Hypersonics Summit 2.0, a joint effort between Purdue University, Purdue Research Foundation, Nine Twelve Institute and the National Defense Industry Association, was held Aug. 9 and 10. All major industry leaders in hypersonics, as well as government and academia partners, were present at the first major in-person conference on the Purdue campus since March 2020.

Presenting keynote addresses were: General David D. Thompson, vice chief of space operations, U.S. Space Force; Dr. Gillian Bussey, Joint Hypersonics Transition Office in the Office of the Under Secretary of Defense; and the Honorable Daniel S. Goldin, the longest-serving NASA administrator.

The summit commenced as Purdue rapidly emerges as a hub for hypersonic capabilities research. With a large interdisciplinary team of hypersonic experts, the University brings depth and breadth in basic and applied research for the design and testing of advanced hypersonic systems. Purdue is currently home to the Boeing/AFOSR Mach 6 quiet tunnel and is developing the world’s first Mach 8 quiet tunnel under contract with the Air Force Research Laboratory. This wind tunnel will reside in a new hypersonics research and development facility that also will house a one-of-a-kind Northrop Grumman-donated reflected shock/expansion tunnel and advanced manufacturing facilities.

HGTC National Consortium

On Aug. 9, Daniels, together with Gov. Eric Holcomb and U.S. Sen. Todd Young of Indiana, announced that a first-of-its-kind facility in the U.S. to test hypersonic technologies will be constructed to support the independent, nonprofit consortium defined by industry members and hosted at Purdue.  

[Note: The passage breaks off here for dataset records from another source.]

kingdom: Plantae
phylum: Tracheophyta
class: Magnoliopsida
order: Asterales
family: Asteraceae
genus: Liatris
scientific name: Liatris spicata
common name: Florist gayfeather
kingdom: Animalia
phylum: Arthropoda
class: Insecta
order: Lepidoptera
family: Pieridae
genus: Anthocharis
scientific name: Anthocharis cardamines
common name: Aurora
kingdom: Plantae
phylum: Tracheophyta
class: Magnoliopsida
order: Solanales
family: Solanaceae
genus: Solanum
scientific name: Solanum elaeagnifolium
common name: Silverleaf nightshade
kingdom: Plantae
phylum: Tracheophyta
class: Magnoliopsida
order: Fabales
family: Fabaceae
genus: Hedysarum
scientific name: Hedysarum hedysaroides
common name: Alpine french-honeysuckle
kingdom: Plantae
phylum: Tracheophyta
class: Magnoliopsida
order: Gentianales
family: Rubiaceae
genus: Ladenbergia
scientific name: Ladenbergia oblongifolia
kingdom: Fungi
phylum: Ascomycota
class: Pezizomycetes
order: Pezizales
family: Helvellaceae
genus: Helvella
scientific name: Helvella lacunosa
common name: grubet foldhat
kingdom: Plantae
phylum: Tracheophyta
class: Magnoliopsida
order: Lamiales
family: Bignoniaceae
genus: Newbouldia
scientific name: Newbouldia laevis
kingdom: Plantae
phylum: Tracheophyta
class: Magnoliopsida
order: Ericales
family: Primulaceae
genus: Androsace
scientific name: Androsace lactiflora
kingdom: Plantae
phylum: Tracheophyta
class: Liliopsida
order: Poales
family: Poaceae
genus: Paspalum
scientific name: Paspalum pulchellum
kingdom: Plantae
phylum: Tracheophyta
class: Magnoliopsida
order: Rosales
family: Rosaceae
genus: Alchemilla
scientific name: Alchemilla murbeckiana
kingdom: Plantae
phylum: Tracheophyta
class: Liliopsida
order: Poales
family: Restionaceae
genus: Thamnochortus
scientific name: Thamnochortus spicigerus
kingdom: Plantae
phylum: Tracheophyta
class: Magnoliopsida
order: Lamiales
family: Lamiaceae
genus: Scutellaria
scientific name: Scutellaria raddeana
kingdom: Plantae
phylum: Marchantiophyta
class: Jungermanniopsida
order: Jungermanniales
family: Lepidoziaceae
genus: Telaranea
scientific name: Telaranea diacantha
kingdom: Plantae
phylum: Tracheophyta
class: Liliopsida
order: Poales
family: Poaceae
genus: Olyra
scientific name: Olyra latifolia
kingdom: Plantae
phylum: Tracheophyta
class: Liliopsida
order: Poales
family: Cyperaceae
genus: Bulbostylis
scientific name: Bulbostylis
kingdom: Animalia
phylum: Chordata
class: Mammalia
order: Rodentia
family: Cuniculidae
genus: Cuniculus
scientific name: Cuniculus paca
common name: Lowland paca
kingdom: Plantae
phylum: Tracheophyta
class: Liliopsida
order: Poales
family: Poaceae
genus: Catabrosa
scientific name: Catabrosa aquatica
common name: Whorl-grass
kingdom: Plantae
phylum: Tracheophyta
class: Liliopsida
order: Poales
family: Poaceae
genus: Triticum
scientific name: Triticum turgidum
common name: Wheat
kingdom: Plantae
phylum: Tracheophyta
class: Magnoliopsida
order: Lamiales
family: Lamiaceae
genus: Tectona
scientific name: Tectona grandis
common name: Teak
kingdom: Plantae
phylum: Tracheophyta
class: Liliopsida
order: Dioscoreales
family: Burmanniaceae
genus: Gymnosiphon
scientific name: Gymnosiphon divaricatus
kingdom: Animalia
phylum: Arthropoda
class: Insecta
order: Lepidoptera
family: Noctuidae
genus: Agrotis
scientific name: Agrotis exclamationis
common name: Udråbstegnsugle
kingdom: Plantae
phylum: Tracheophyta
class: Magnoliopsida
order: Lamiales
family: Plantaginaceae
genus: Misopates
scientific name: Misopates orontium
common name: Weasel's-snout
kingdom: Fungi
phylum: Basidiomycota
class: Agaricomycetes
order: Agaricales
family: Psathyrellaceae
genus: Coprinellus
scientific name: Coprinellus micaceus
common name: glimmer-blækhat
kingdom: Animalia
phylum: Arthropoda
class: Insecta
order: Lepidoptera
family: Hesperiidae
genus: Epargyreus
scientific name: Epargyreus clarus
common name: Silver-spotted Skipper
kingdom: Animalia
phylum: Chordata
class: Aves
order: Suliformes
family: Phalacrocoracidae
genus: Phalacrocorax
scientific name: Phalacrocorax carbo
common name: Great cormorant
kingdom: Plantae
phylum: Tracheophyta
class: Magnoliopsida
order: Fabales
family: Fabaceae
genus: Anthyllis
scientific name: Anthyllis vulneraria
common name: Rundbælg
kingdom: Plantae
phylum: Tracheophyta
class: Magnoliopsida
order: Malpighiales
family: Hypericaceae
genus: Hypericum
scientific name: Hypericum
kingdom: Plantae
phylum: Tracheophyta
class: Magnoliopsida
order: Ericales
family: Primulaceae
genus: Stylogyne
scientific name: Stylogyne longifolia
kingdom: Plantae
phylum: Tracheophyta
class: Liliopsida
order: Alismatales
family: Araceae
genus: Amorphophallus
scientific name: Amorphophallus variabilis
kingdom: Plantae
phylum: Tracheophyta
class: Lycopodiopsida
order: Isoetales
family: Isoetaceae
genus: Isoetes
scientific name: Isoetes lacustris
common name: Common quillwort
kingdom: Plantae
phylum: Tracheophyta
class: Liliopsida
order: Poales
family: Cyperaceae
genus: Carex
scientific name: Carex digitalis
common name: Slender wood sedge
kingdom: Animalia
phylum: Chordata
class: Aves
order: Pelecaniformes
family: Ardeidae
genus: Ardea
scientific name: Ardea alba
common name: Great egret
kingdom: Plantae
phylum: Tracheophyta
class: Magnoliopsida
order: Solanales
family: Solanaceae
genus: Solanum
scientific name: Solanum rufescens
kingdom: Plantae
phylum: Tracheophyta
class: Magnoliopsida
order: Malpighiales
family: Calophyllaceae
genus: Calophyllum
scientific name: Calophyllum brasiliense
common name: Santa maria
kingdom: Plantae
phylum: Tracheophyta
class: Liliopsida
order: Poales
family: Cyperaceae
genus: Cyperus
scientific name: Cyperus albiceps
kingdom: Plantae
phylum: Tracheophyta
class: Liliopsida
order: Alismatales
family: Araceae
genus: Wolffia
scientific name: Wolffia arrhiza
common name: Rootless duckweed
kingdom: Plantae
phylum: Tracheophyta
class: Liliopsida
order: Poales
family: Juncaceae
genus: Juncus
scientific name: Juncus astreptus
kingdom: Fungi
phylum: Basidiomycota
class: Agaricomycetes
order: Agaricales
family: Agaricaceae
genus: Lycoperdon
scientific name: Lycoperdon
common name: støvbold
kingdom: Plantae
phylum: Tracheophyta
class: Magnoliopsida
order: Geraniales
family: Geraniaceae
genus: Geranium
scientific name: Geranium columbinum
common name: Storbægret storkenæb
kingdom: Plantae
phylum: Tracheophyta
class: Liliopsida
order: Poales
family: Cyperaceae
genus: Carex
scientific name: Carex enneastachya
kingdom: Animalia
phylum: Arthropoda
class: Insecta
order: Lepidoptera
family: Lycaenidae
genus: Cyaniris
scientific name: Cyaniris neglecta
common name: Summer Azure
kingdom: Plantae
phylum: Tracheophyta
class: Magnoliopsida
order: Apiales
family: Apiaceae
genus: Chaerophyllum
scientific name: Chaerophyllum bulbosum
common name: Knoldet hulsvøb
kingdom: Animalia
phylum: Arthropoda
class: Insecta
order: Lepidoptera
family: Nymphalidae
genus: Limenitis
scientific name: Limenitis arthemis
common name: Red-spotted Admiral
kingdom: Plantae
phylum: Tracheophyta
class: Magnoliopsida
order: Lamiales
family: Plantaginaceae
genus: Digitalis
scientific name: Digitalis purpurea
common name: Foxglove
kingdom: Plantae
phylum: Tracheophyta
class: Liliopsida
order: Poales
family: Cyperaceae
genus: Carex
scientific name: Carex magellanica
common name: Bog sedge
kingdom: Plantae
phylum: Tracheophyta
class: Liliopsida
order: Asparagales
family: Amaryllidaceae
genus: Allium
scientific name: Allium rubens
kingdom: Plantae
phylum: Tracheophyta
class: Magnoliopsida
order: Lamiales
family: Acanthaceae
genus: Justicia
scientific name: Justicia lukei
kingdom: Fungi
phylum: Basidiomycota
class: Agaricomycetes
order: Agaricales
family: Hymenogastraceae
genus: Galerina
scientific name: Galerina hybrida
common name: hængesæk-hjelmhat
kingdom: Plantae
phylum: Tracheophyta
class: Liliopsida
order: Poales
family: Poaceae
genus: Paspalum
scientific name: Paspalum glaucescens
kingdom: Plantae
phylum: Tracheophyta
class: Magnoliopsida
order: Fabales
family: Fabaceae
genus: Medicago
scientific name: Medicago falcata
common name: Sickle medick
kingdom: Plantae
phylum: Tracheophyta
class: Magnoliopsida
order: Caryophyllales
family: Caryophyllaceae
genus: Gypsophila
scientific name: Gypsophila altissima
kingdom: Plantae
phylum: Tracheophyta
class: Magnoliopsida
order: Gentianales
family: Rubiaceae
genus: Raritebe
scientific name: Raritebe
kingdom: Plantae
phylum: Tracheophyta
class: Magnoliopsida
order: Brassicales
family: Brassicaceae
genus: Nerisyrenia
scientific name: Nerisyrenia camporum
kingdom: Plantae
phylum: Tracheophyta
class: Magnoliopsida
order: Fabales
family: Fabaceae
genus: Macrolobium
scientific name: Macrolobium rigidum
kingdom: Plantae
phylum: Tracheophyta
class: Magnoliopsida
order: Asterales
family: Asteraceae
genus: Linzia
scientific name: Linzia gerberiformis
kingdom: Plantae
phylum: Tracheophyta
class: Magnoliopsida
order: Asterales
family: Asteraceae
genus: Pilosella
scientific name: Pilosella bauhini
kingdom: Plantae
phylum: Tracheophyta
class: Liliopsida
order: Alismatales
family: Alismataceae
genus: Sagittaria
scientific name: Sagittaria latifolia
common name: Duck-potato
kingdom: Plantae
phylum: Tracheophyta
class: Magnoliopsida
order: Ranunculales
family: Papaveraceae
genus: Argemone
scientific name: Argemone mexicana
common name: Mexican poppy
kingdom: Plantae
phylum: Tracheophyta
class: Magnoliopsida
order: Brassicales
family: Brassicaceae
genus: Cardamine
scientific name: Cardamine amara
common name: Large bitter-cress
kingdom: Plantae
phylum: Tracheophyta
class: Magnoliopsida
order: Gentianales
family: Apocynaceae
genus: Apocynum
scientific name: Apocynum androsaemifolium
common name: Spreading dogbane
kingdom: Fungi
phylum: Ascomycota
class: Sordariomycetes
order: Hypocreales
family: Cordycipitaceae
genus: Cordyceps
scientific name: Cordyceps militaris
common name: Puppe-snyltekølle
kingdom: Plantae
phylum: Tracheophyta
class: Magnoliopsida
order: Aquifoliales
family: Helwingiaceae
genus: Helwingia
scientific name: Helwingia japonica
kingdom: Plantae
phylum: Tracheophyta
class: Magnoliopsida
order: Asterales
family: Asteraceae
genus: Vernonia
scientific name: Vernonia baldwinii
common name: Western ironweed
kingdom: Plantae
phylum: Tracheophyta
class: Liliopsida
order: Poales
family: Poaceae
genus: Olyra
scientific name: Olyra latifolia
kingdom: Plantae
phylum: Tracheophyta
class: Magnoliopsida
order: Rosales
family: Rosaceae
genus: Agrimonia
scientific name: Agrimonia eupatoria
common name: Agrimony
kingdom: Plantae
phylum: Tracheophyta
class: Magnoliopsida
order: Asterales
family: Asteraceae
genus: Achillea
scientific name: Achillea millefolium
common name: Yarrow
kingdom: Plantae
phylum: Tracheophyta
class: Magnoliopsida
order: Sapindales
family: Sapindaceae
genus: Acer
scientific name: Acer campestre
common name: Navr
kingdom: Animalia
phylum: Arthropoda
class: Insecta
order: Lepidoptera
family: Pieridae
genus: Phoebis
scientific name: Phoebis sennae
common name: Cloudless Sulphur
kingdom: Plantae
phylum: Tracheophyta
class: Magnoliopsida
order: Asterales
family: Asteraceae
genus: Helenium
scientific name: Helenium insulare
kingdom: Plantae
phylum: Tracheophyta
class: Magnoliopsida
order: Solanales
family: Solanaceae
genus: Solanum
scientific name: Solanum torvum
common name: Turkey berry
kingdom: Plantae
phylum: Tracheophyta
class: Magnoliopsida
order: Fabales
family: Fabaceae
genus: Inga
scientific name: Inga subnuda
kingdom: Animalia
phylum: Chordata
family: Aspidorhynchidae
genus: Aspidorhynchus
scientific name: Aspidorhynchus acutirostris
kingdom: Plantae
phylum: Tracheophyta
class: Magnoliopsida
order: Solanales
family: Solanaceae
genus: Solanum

The Hypersonic Ground Test Center (HGTC) is a national consortium that will allow industry partners to test their hypersonic technologies, with a centrally shared utility that supports multiple test cells and laboratories. The new nonprofit consortium of national defense industry partners will manage the capital and operational costs. Rolls-Royce North America is a founding member of the HGTC consortium, and seven other industry members have signed up.

“At Purdue, we’re committed to research at the very frontiers of science, especially when it can contribute to the national security of Americans,” Daniels said. “Becoming home to the nation’s premier hypersonics facilities can make such a contribution, while providing enormous new opportunities for our researchers, aspiring entrepreneurs, and job-seeking graduates.”

Holcomb said the HGTC is another example of how the state of Indiana and industry succeed together. "Creating this first-in-the-nation center is possible because we have industry partners that aren't just on the cutting edge but are reinventing where the edge is. Couple that with the many thriving communities in Tippecanoe County, and a gushing pipeline of top talent at Purdue including researchers, students and graduates prepared to make the next giant leaps in both aerospace and hypersonic innovation. It’s because of days like today that our economy remains strong and Indiana reigns as one of the best places in the world to do business.”

Young said: “The transformational technologies being developed and tested at Purdue will help America win the 21st century. Not only will these ideas create the jobs of tomorrow, they will ensure that the American military remains the strongest and most advanced fighting force in the world.”

Mung Chiang, executive vice president of Purdue University and John A. Edwardson Dean of the College of Engineering, described the “summer hypersonic trifecta” as a pivotal moment in establishing Purdue as the epicenter of hypersonic research, development and testing in the U.S. “Our faculty and students attracted high-caliber private sector leaders to invest at Purdue, creating jobs and knowledge together while advancing national security by advancing technologies.”